課題の内容 —
[A] DXについての文章を読み、次の問いに答えてください。
(i) 各務氏は、企業によって異なるDXの様相を何に例えているか。
(ii) 目標設定の段階で意識することが大切だとされているのは、何の存在か。
(iii) 各務氏によれば、何ができていないと攻めのDXはうまくいかないか。
[B] DXについての文章のうち、「保有するアセットは企業によっ」から「創出を目標にすることもある。」までの部分を、一字も変えずに書き写してください。

原文 —
**********

保有するアセットは企業によって異なるため、どのような『デジタル技術を用いて』、どのように活用するかは、企業によって変わる。必然的にDXの目的やゴールも、各社、異なるものになるだろう。ある企業では情報システムの刷新だけで済む場合もあるし、別の企業では通信技術を活用した新たなビジネス創出を目標にすることもある。
各務氏は、企業によって異なるDXの様相を「山登り」に例える。
「DXは企業によって目指す目標が異なり、『ここまでやれば終わり』と明確なゴールがあるわけではありません。山登りのように、ひとつの峰を越えれば、また次の峰が見えてくるので、目標を更新しながら長期的視野で進めてください(各務氏)」
「どこを目指すか」が変われば、必要なチームや装備も変わるはず。高い目標を目指すほど優秀なチームや優れた装備が必要になり、その分コストもかかるだろう。現状把握と棚卸しが施策の第一歩になる。
目標設定:DXを通して実現したい姿を描く
現状把握が完了したら、次は目標を定めるフェーズに入る。各務氏はこの段階を「ありたい姿を定め、現状とのギャップを把握するフェーズ」と表現している。この段階ではステークホルダーの存在を意識することが大切だ。エコシステムを無視してしまえばステークホルダーの離脱を招き、競合にマーケットを奪われてしまう。各務氏は「ライバルに侵食される前に、自分たちが望む方向へエコシステムを変革していくべき」と話す。ステークホルダーが喜ぶDXを目指せば、自ずとWin-Winの関係が維持できるだろう。
ではどうやってそれを施策に落とし込んでいくのか。続けて、実行段階について各務氏は語った。
実行:まずは「守り」のDXから
DXの実行にあたり意識したいのはDXの“攻・守”だ。各務氏は「DX手法は『攻め』と『守り』に分けられ、守りができていないと攻めのDXはうまくいかない」と話す。攻めのDXには「デジタルマーケティング」「デジタルサブスクリプションサービス」「ECのようなデジタル販売網」などが挙げられる。

**********

提供データ —

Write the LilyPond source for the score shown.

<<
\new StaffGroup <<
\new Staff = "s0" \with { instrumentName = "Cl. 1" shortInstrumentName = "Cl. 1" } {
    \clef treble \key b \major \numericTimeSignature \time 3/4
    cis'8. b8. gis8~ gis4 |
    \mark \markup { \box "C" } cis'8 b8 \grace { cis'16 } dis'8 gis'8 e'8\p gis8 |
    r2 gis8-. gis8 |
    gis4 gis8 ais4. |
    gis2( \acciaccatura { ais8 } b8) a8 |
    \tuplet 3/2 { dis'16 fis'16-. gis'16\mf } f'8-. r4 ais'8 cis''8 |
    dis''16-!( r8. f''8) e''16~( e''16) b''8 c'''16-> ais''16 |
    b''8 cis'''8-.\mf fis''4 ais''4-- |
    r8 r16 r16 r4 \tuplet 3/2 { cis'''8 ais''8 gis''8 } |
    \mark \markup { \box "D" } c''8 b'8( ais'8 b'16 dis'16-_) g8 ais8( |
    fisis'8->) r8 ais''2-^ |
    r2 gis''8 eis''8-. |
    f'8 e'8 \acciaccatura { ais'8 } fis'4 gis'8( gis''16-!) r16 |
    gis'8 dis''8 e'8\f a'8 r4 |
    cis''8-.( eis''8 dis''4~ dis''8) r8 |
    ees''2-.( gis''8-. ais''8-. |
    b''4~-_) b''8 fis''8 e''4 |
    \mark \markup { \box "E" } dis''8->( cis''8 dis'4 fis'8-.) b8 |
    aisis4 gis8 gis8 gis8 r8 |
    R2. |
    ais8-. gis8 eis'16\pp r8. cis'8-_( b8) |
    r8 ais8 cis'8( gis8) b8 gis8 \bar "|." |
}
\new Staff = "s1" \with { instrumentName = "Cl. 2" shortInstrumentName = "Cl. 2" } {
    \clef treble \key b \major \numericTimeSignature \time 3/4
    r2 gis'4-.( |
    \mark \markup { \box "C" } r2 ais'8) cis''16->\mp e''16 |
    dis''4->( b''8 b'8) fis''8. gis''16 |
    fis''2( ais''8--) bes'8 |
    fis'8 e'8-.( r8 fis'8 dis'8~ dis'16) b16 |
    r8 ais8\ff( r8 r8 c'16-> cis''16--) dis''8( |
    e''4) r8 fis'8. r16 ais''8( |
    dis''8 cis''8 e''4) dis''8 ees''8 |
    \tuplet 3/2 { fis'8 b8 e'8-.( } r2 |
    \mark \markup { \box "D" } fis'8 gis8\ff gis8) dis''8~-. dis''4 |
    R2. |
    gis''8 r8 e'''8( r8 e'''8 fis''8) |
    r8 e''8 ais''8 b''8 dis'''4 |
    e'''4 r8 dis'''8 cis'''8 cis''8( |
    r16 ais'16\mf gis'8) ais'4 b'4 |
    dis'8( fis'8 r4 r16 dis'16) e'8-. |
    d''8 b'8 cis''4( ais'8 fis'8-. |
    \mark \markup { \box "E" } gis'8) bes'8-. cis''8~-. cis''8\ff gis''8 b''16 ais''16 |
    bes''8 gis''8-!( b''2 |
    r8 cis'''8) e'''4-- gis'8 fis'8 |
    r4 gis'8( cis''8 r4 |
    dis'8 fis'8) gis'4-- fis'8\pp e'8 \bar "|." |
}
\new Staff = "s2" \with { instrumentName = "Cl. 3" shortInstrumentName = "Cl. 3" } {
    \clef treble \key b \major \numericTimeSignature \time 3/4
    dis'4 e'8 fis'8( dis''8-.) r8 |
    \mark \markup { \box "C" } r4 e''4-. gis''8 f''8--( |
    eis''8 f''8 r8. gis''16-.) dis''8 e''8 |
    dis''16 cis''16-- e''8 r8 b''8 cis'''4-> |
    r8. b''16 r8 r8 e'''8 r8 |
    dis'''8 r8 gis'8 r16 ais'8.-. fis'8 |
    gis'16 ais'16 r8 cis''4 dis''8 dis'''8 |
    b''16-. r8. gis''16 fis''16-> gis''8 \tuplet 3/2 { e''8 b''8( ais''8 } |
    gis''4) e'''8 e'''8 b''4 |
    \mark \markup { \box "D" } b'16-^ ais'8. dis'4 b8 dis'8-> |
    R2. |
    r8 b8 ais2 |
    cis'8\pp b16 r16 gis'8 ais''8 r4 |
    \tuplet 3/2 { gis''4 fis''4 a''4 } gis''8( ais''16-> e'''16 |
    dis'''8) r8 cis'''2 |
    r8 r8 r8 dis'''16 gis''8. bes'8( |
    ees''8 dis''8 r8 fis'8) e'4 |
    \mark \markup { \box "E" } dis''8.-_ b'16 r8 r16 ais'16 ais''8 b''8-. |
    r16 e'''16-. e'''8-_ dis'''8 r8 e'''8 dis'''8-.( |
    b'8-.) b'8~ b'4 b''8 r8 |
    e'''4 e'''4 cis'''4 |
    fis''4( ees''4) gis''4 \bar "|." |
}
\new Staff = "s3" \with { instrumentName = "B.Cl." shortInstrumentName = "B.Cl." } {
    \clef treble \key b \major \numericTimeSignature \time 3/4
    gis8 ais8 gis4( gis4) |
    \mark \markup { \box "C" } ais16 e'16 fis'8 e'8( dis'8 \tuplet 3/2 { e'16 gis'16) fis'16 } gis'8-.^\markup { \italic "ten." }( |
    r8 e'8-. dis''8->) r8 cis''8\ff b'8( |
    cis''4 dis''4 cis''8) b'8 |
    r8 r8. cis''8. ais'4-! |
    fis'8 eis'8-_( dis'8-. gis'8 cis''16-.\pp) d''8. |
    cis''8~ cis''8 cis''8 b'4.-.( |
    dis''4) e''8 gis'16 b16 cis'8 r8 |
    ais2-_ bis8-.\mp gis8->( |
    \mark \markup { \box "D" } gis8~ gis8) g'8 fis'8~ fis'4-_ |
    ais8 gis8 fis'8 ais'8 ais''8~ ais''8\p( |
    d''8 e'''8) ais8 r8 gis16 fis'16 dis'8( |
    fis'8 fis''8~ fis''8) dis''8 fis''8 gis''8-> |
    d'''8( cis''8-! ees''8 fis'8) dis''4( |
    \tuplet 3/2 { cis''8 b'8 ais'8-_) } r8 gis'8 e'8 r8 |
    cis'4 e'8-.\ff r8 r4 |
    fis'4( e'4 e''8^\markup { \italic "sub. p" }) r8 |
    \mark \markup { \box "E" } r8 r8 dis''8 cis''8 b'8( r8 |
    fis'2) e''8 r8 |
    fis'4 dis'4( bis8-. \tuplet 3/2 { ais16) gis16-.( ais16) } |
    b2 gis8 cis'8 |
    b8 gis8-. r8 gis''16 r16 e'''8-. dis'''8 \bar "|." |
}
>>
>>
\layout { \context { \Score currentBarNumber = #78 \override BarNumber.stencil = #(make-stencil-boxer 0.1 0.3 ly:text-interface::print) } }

**********

解答例 —
[A]
(i) 山登り
(ii) ステークホルダーの存在
(iii) 守り

[B]
保有するアセットは企業によって異なるため、どのような『デジタル技術を用いて』、どのように活用するかは、企業によって変わる。必然的にDXの目的やゴールも、各社、異なるものになるだろう。ある企業では情報システムの刷新だけで済む場合もあるし、別の企業では通信技術を活用した新たなビジネス創出を目標にすることもある。